The pandemic has derailed the international program of the Wild Horse Rescue Center. Normally, Delano has a dozen European paying customers at any given time, mostly young people who want to travel and work with horses for a few weeks to a few months.

Delano made up for the loss of income with loans, over $ 100,000 of them, and made up for the lack of people to help around the center with enthusiastic retired volunteers from the villages.

Debra Wyland brushed Ford, a 10-year-old resident at the center, in a barn. Ed Martin filled waterers. Jorge Pousa rode Pegasus around a ring.
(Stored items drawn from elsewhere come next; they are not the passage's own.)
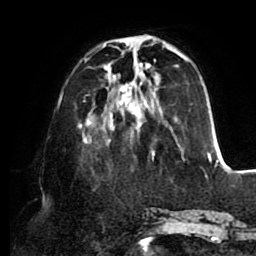
Breast MRI (dynamic contrast-enhanced), one axial slice. Slice 30 of 80 in the series (ordered by position). Cropped to one breast. Dynamic contrast-enhanced series, time point 2 of 8 at this slice position (early post-contrast). 1.5 T. TE 2.5 ms, TR 5.1 ms. 2 mm slice thickness. 256 × 256 image matrix. Female patient.
Annotated regions visible in this slice (semi-automatically segmented with operator editing):
- enhancing-tissue mask used for the functional tumour volume (all voxels passing the contrast-enhancement thresholds inside the analysis volume; usually the tumour): bounding box [x1, y1, x2, y2] px = [78, 36, 214, 160]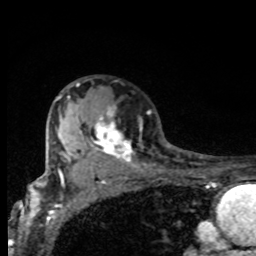
Breast MRI, one axial slice. Position 58 of 80 along the scan axis. Cropped to one breast. Dynamic contrast-enhanced series, time point 2 of 8 at this slice position (early post-contrast). 1.5 T. TE 4.2 ms, TR 7 ms. 2 mm slice thickness. 256 × 256 image matrix, field of view 155 × 155 mm. Female patient.
Structures marked on this image (semi-automatically segmented with operator editing):
- enhancing-tissue mask used for the functional tumour volume (all voxels passing the contrast-enhancement thresholds inside the analysis volume; usually the tumour): bounding box <64,83,132,164> (left, top, right, bottom; pixels)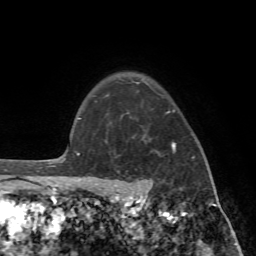
Breast MRI (dynamic contrast-enhanced), one axial slice; slice 59 of 72 in the series (ordered by position); cropped to one breast; dynamic contrast-enhanced series, time point 2 of 7 at this slice position (early post-contrast); 1.5 T; TE 4.2 ms, TR 8.7 ms; 2.2 mm slice thickness; 256 × 256 image matrix. Female patient.
Outlined on this slice (semi-automatic segmentation, software-assisted and operator-edited):
- enhancing-tissue mask used for the functional tumour volume (all voxels passing the contrast-enhancement thresholds inside the analysis volume; usually the tumour): bounding box (x1, y1, x2, y2) in pixels: (91, 96, 194, 196)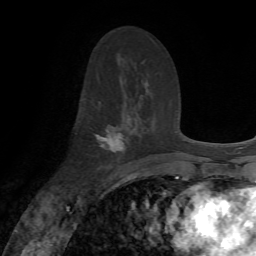
Breast MRI, one axial slice. Position 38 of 72 along the scan axis. Cropped to one breast. Dynamic contrast-enhanced series, time point 2 of 7 at this slice position (early post-contrast). 1.5 T. TE 4.2 ms, TR 8.7 ms. 2.2 mm slice thickness. 256 × 256 image matrix. Female patient.
Structures marked on this image (semi-automatically segmented with operator editing):
- enhancing-tissue mask used for the functional tumour volume (all voxels passing the contrast-enhancement thresholds inside the analysis volume; usually the tumour): bounding box (x1, y1, x2, y2) in pixels: (95, 102, 124, 168)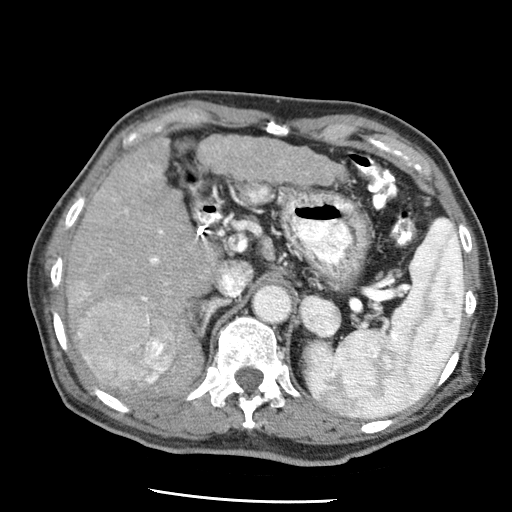
Contrast-enhanced abdominal CT (liver protocol), one axial slice. Slice 33 of 79 in the series (ordered by position). Reconstruction kernel STANDARD. 120 kVp. Soft-tissue window (W 400 / L 40 HU). 2.5 mm slice thickness. 512 × 512 image matrix, field of view 320 × 320 mm. Case-level facts recorded for this patient, not image findings: diagnosis: hepatocellular carcinoma (patient treated with transarterial chemoembolisation; whether this scan precedes or follows treatment is not stated here); TNM stage (as recorded): Stage-IIIA; Child-Pugh class: A; tumour differentiation: moderately differentiated; tumour nodularity: multinodular.
Outlined on this slice (semi-automatic segmentation, software-assisted and operator-edited):
- liver parenchyma outside the tumour (the mass and vessels are separate outlines, so this box may not span the whole liver): bounding box [x1, y1, x2, y2] px = [64, 138, 344, 396]
- mass: [68, 279, 177, 391]
- portal vein: [112, 165, 207, 302]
All three showed up after seeing a brief article about the center in the Villages Daily Sun and kept coming back for months.

Wyland had never been around horses in her life, except for the little horse statues which had briefly obsessed her as a child.

“When I was in kindergarten, I had a pair of red cowboy boots that I wanted to wear every day,” Wyland said. Today, at 56, she is finally learning to ride a horse.

Pousa, 60, had spent some time with horses as a teenager at a stable near her hometown of Miami. Then came a long career in the Navy, where he worked in logistics.

“Now I’m retired and can get my horse fix,” Pousa said. “I clear the stalls, then I can play. It’s like therapy. Horses can read you as well as you can read them.

Martin, 77, was from Boston. He was another “city dweller” who had never been around horses. He was just bored at home.

“There is always a lot to do here,” said Delano. A horse snorted.